[Exercise requirements]
Copy only what lies from the line containing "32,217,500 | $ (287,367) |" through the line containing "Michaela Boryslawskyj" in the entries below, keeping both end lines exact and dropping every picture.

### Excerpted data

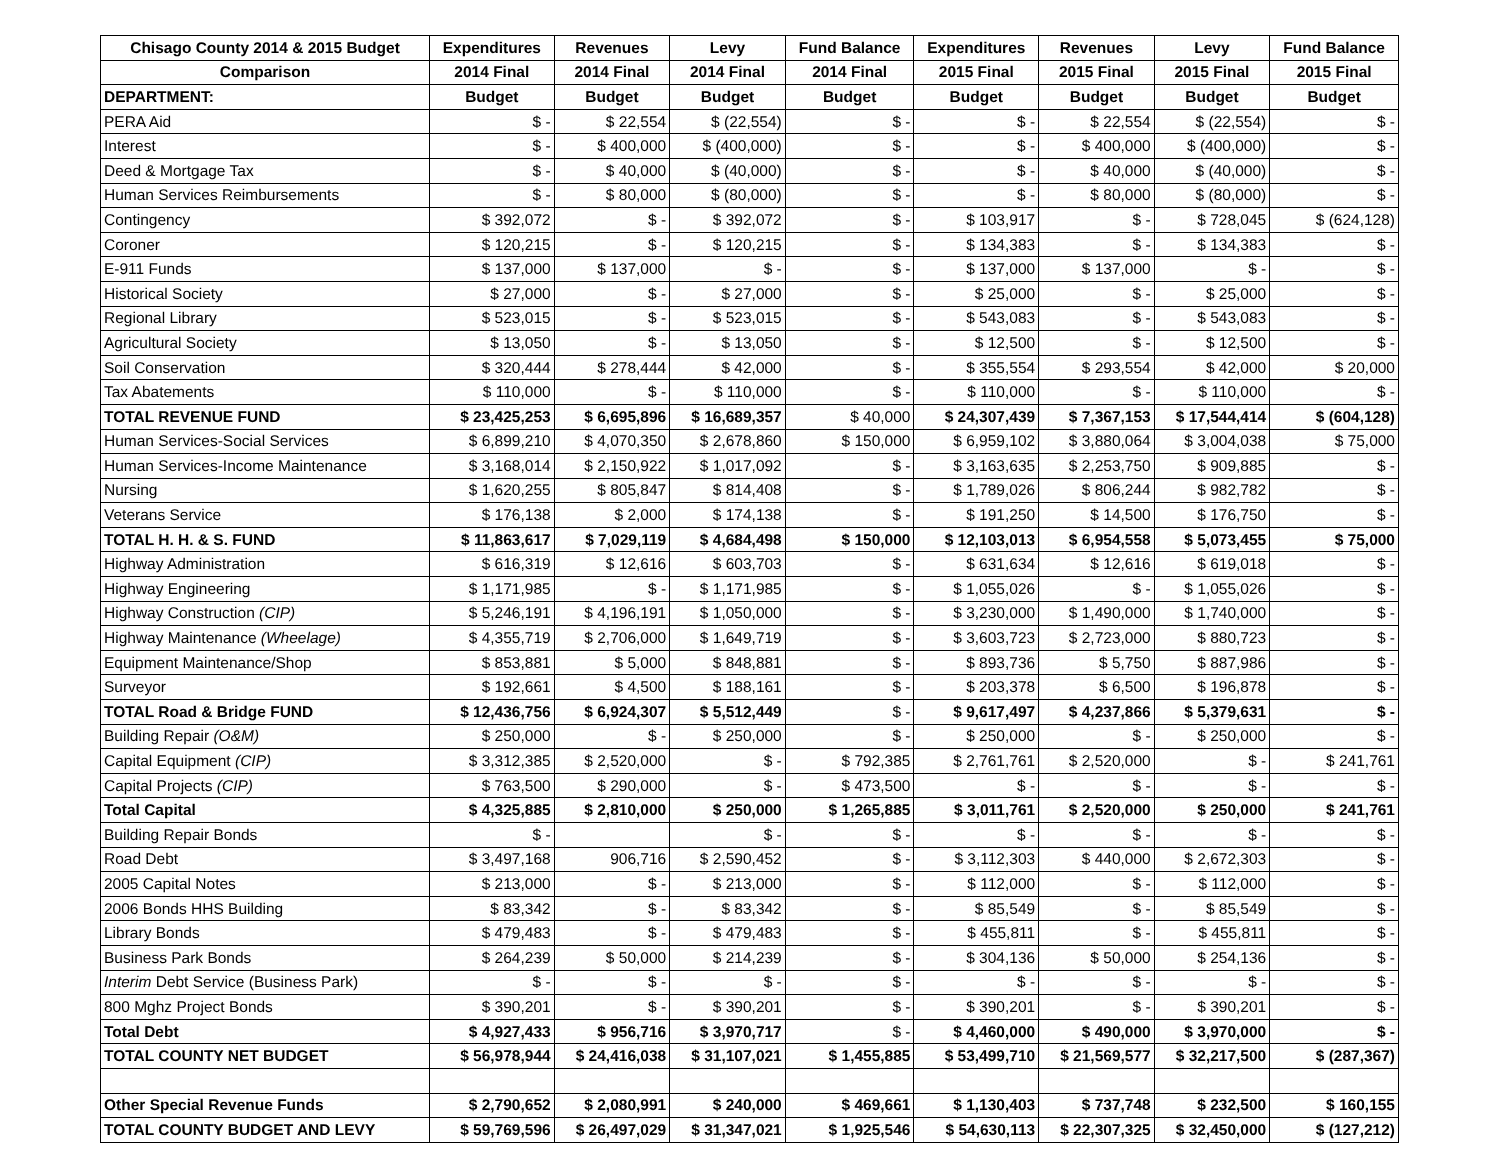| Chisago County 2014 & 2015 Budget | Expenditures | Revenues | Levy | Fund Balance | Expenditures | Revenues | Levy | Fund Balance |
| --- | --- | --- | --- | --- | --- | --- | --- | --- |
| Comparison | 2014 Final | 2014 Final | 2014 Final | 2014 Final | 2015 Final | 2015 Final | 2015 Final | 2015 Final |
| DEPARTMENT: | Budget | Budget | Budget | Budget | Budget | Budget | Budget | Budget |
| PERA Aid | $ - | $ 22,554 | $ (22,554) | $ - | $ - | $ 22,554 | $ (22,554) | $ - |
| Interest | $ - | $ 400,000 | $ (400,000) | $ - | $ - | $ 400,000 | $ (400,000) | $ - |
| Deed & Mortgage Tax | $ - | $ 40,000 | $ (40,000) | $ - | $ - | $ 40,000 | $ (40,000) | $ - |
| Human Services Reimbursements | $ - | $ 80,000 | $ (80,000) | $ - | $ - | $ 80,000 | $ (80,000) | $ - |
| Contingency | $ 392,072 | $ - | $ 392,072 | $ - | $ 103,917 | $ - | $ 728,045 | $ (624,128) |
| Coroner | $ 120,215 | $ - | $ 120,215 | $ - | $ 134,383 | $ - | $ 134,383 | $ - |
| E-911 Funds | $ 137,000 | $ 137,000 | $ - | $ - | $ 137,000 | $ 137,000 | $ - | $ - |
| Historical Society | $ 27,000 | $ - | $ 27,000 | $ - | $ 25,000 | $ - | $ 25,000 | $ - |
| Regional Library | $ 523,015 | $ - | $ 523,015 | $ - | $ 543,083 | $ - | $ 543,083 | $ - |
| Agricultural Society | $ 13,050 | $ - | $ 13,050 | $ - | $ 12,500 | $ - | $ 12,500 | $ - |
| Soil Conservation | $ 320,444 | $ 278,444 | $ 42,000 | $ - | $ 355,554 | $ 293,554 | $ 42,000 | $ 20,000 |
| Tax Abatements | $ 110,000 | $ - | $ 110,000 | $ - | $ 110,000 | $ - | $ 110,000 | $ - |
| TOTAL REVENUE FUND | $ 23,425,253 | $ 6,695,896 | $ 16,689,357 | $ 40,000 | $ 24,307,439 | $ 7,367,153 | $ 17,544,414 | $ (604,128) |
| Human Services-Social Services | $ 6,899,210 | $ 4,070,350 | $ 2,678,860 | $ 150,000 | $ 6,959,102 | $ 3,880,064 | $ 3,004,038 | $ 75,000 |
| Human Services-Income Maintenance | $ 3,168,014 | $ 2,150,922 | $ 1,017,092 | $ - | $ 3,163,635 | $ 2,253,750 | $ 909,885 | $ - |
| Nursing | $ 1,620,255 | $ 805,847 | $ 814,408 | $ - | $ 1,789,026 | $ 806,244 | $ 982,782 | $ - |
| Veterans Service | $ 176,138 | $ 2,000 | $ 174,138 | $ - | $ 191,250 | $ 14,500 | $ 176,750 | $ - |
| TOTAL H. H. & S. FUND | $ 11,863,617 | $ 7,029,119 | $ 4,684,498 | $ 150,000 | $ 12,103,013 | $ 6,954,558 | $ 5,073,455 | $ 75,000 |
| Highway Administration | $ 616,319 | $ 12,616 | $ 603,703 | $ - | $ 631,634 | $ 12,616 | $ 619,018 | $ - |
| Highway Engineering | $ 1,171,985 | $ - | $ 1,171,985 | $ - | $ 1,055,026 | $ - | $ 1,055,026 | $ - |
| Highway Construction (CIP) | $ 5,246,191 | $ 4,196,191 | $ 1,050,000 | $ - | $ 3,230,000 | $ 1,490,000 | $ 1,740,000 | $ - |
| Highway Maintenance (Wheelage) | $ 4,355,719 | $ 2,706,000 | $ 1,649,719 | $ - | $ 3,603,723 | $ 2,723,000 | $ 880,723 | $ - |
| Equipment Maintenance/Shop | $ 853,881 | $ 5,000 | $ 848,881 | $ - | $ 893,736 | $ 5,750 | $ 887,986 | $ - |
| Surveyor | $ 192,661 | $ 4,500 | $ 188,161 | $ - | $ 203,378 | $ 6,500 | $ 196,878 | $ - |
| TOTAL Road & Bridge FUND | $ 12,436,756 | $ 6,924,307 | $ 5,512,449 | $ - | $ 9,617,497 | $ 4,237,866 | $ 5,379,631 | $ - |
| Building Repair (O&M) | $ 250,000 | $ - | $ 250,000 | $ - | $ 250,000 | $ - | $ 250,000 | $ - |
| Capital Equipment (CIP) | $ 3,312,385 | $ 2,520,000 | $ - | $ 792,385 | $ 2,761,761 | $ 2,520,000 | $ - | $ 241,761 |
| Capital Projects (CIP) | $ 763,500 | $ 290,000 | $ - | $ 473,500 | $ - | $ - | $ - | $ - |
| Total Capital | $ 4,325,885 | $ 2,810,000 | $ 250,000 | $ 1,265,885 | $ 3,011,761 | $ 2,520,000 | $ 250,000 | $ 241,761 |
| Building Repair Bonds | $ - | | $ - | $ - | $ - | $ - | $ - | $ - |
| Road Debt | $ 3,497,168 | 906,716 | $ 2,590,452 | $ - | $ 3,112,303 | $ 440,000 | $ 2,672,303 | $ - |
| 2005 Capital Notes | $ 213,000 | $ - | $ 213,000 | $ - | $ 112,000 | $ - | $ 112,000 | $ - |
| 2006 Bonds HHS Building | $ 83,342 | $ - | $ 83,342 | $ - | $ 85,549 | $ - | $ 85,549 | $ - |
| Library Bonds | $ 479,483 | $ - | $ 479,483 | $ - | $ 455,811 | $ - | $ 455,811 | $ - |
| Business Park Bonds | $ 264,239 | $ 50,000 | $ 214,239 | $ - | $ 304,136 | $ 50,000 | $ 254,136 | $ - |
| Interim Debt Service (Business Park) | $ - | $ - | $ - | $ - | $ - | $ - | $ - | $ - |
| 800 Mghz Project Bonds | $ 390,201 | $ - | $ 390,201 | $ - | $ 390,201 | $ - | $ 390,201 | $ - |
| Total Debt | $ 4,927,433 | $ 956,716 | $ 3,970,717 | $ - | $ 4,460,000 | $ 490,000 | $ 3,970,000 | $ - |
| TOTAL COUNTY NET BUDGET | $ 56,978,944 | $ 24,416,038 | $ 31,107,021 | $ 1,455,885 | $ 53,499,710 | $ 21,569,577 | $ 32,217,500 | $ (287,367) |
| Other Special Revenue Funds | $ 2,790,652 | $ 2,080,991 | $ 240,000 | $ 469,661 | $ 1,130,403 | $ 737,748 | $ 232,500 | $ 160,155 |
| TOTAL COUNTY BUDGET AND LEVY | $ 59,769,596 | $ 26,497,029 | $ 31,347,021 | $ 1,925,546 | $ 54,630,113 | $ 22,307,325 | $ 32,450,000 | $ (127,212) |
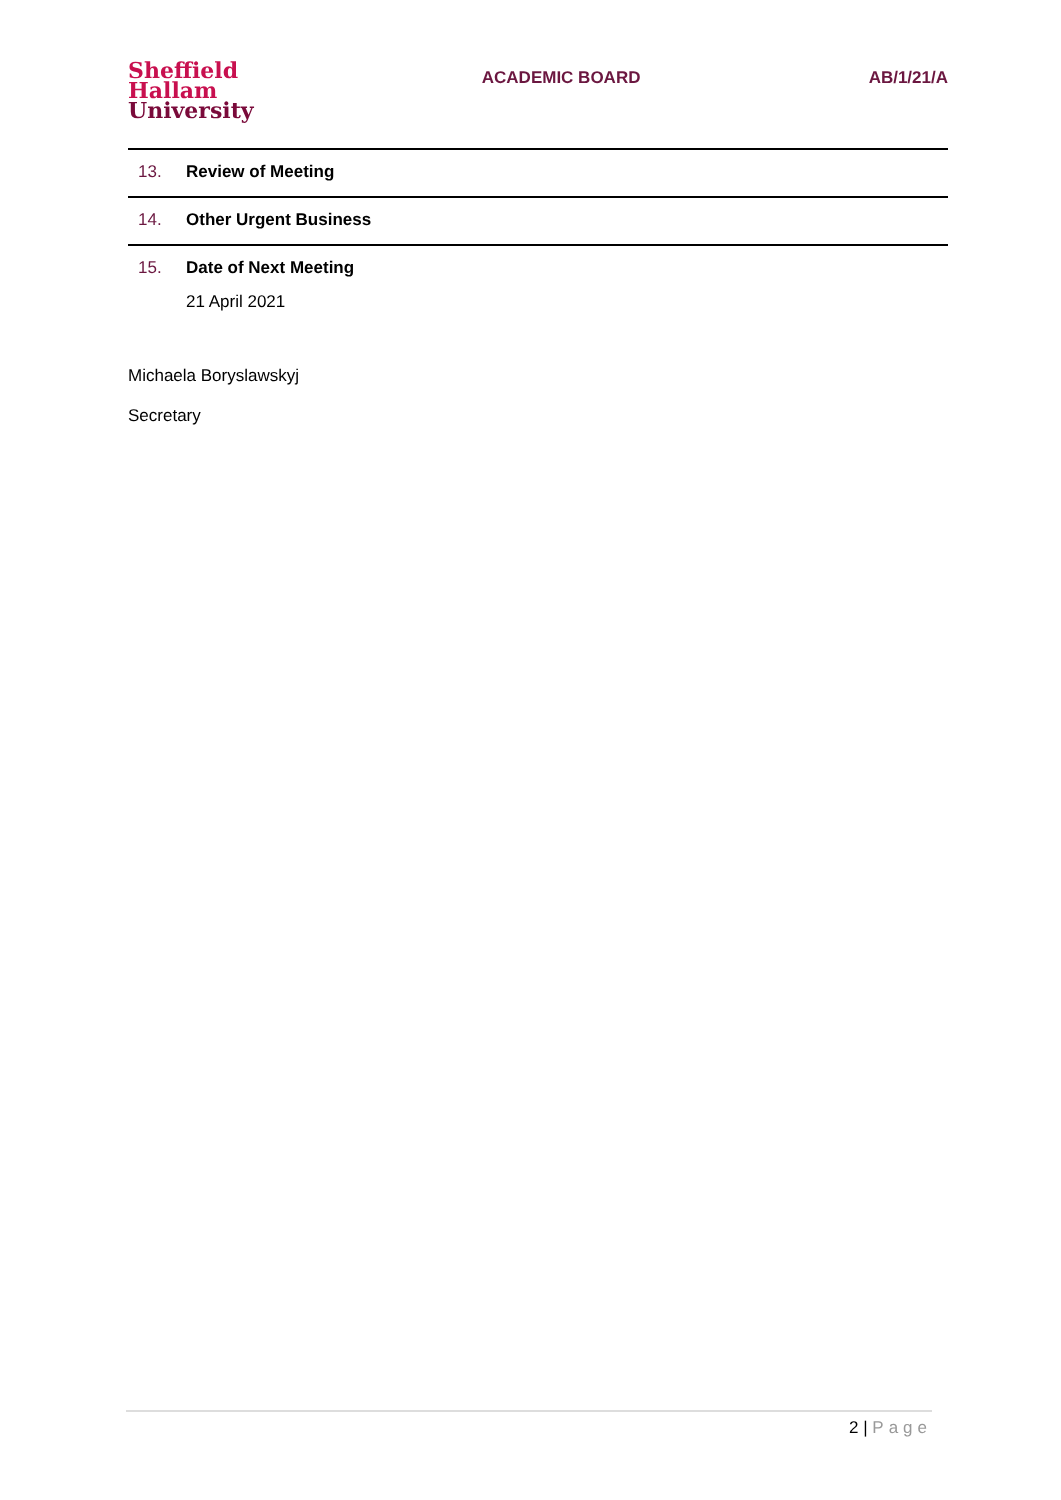Sheffield
Hallam
University
ACADEMIC BOARD AB/1/21/A
13. Review of Meeting
14. Other Urgent Business
15. Date of Next Meeting
21 April 2021
Michaela Boryslawskyj
Secretary
2 | Page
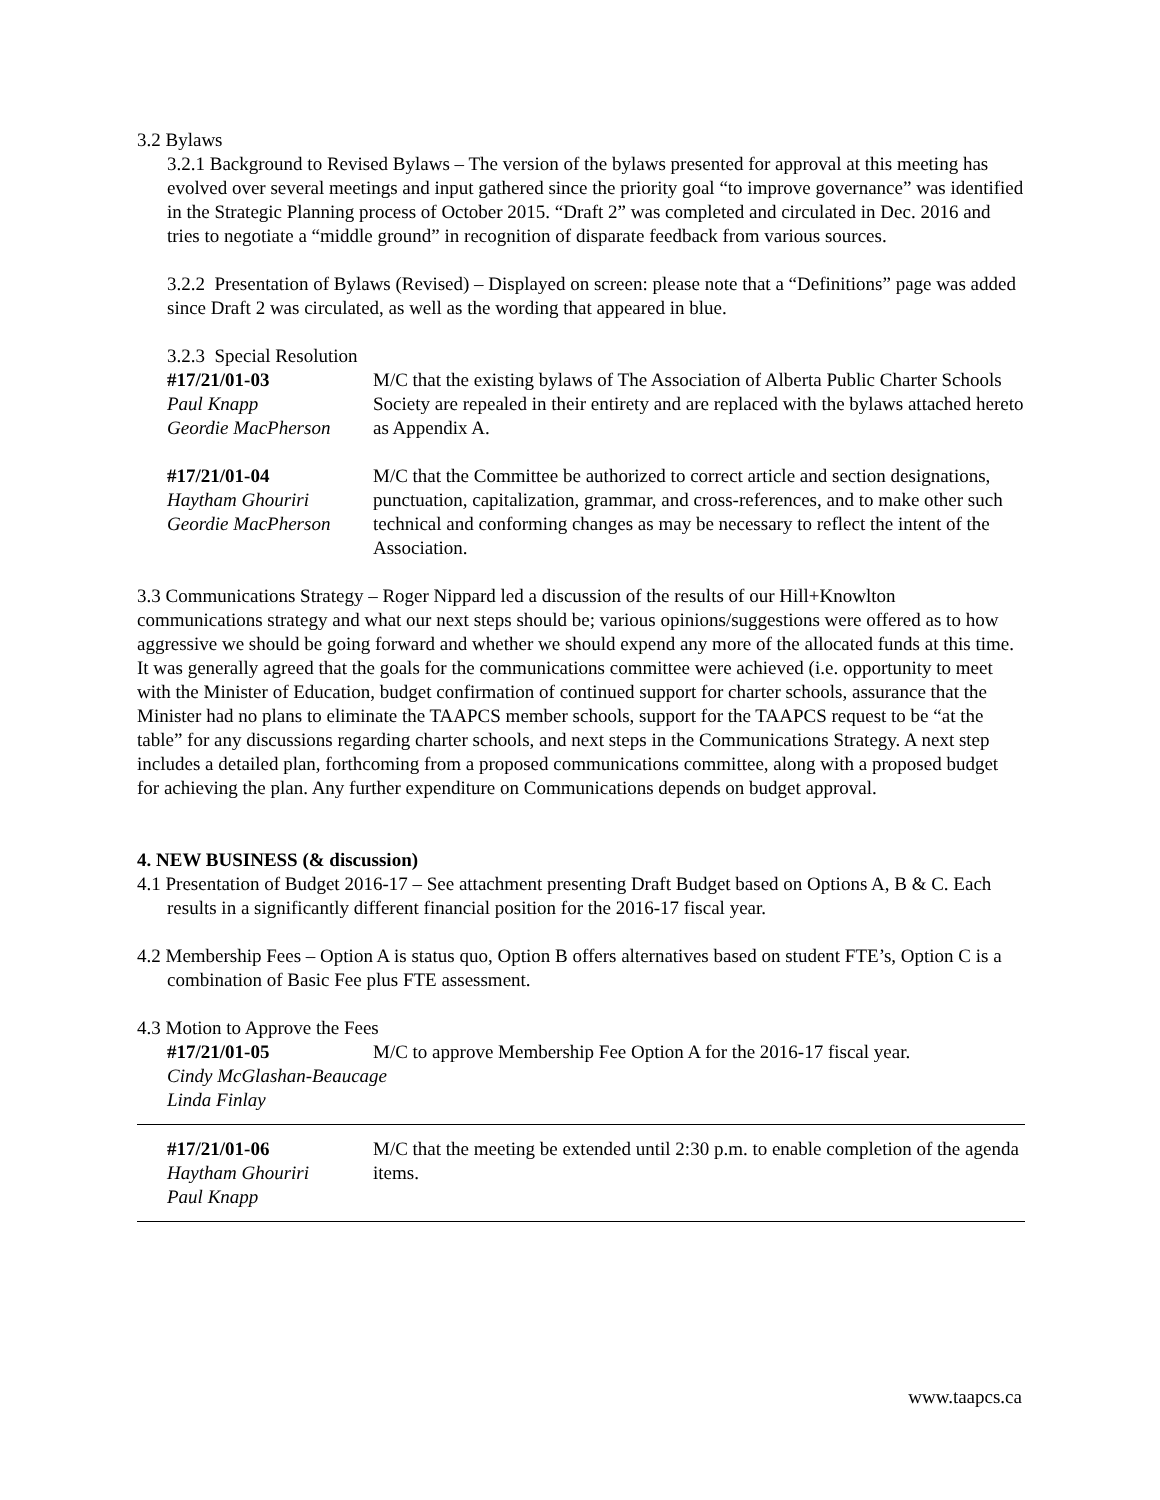3.2 Bylaws
3.2.1 Background to Revised Bylaws – The version of the bylaws presented for approval at this meeting has evolved over several meetings and input gathered since the priority goal “to improve governance” was identified in the Strategic Planning process of October 2015. “Draft 2” was completed and circulated in Dec. 2016 and tries to negotiate a “middle ground” in recognition of disparate feedback from various sources.
3.2.2 Presentation of Bylaws (Revised) – Displayed on screen: please note that a “Definitions” page was added since Draft 2 was circulated, as well as the wording that appeared in blue.
3.2.3 Special Resolution
#17/21/01-03
Paul Knapp
Geordie MacPherson
M/C that the existing bylaws of The Association of Alberta Public Charter Schools Society are repealed in their entirety and are replaced with the bylaws attached hereto as Appendix A.
#17/21/01-04
Haytham Ghouriri
Geordie MacPherson
M/C that the Committee be authorized to correct article and section designations, punctuation, capitalization, grammar, and cross-references, and to make other such technical and conforming changes as may be necessary to reflect the intent of the Association.
3.3 Communications Strategy – Roger Nippard led a discussion of the results of our Hill+Knowlton communications strategy and what our next steps should be; various opinions/suggestions were offered as to how aggressive we should be going forward and whether we should expend any more of the allocated funds at this time. It was generally agreed that the goals for the communications committee were achieved (i.e. opportunity to meet with the Minister of Education, budget confirmation of continued support for charter schools, assurance that the Minister had no plans to eliminate the TAAPCS member schools, support for the TAAPCS request to be “at the table” for any discussions regarding charter schools, and next steps in the Communications Strategy. A next step includes a detailed plan, forthcoming from a proposed communications committee, along with a proposed budget for achieving the plan. Any further expenditure on Communications depends on budget approval.
4. NEW BUSINESS (& discussion)
4.1 Presentation of Budget 2016-17 – See attachment presenting Draft Budget based on Options A, B & C. Each results in a significantly different financial position for the 2016-17 fiscal year.
4.2 Membership Fees – Option A is status quo, Option B offers alternatives based on student FTE’s, Option C is a combination of Basic Fee plus FTE assessment.
4.3 Motion to Approve the Fees
#17/21/01-05 M/C to approve Membership Fee Option A for the 2016-17 fiscal year.
Cindy McGlashan-Beaucage
Linda Finlay
#17/21/01-06
Haytham Ghouriri
Paul Knapp
M/C that the meeting be extended until 2:30 p.m. to enable completion of the agenda items.
www.taapcs.ca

######

[Solution to this exercise]
| TOTAL COUNTY NET BUDGET | $ 56,978,944 | $ 24,416,038 | $ 31,107,021 | $ 1,455,885 | $ 53,499,710 | $ 21,569,577 | $ 32,217,500 | $ (287,367) |
| Other Special Revenue Funds | $ 2,790,652 | $ 2,080,991 | $ 240,000 | $ 469,661 | $ 1,130,403 | $ 737,748 | $ 232,500 | $ 160,155 |
| TOTAL COUNTY BUDGET AND LEVY | $ 59,769,596 | $ 26,497,029 | $ 31,347,021 | $ 1,925,546 | $ 54,630,113 | $ 22,307,325 | $ 32,450,000 | $ (127,212) |
Sheffield
Hallam
University
ACADEMIC BOARD AB/1/21/A
13. Review of Meeting
14. Other Urgent Business
15. Date of Next Meeting
21 April 2021
Michaela Boryslawskyj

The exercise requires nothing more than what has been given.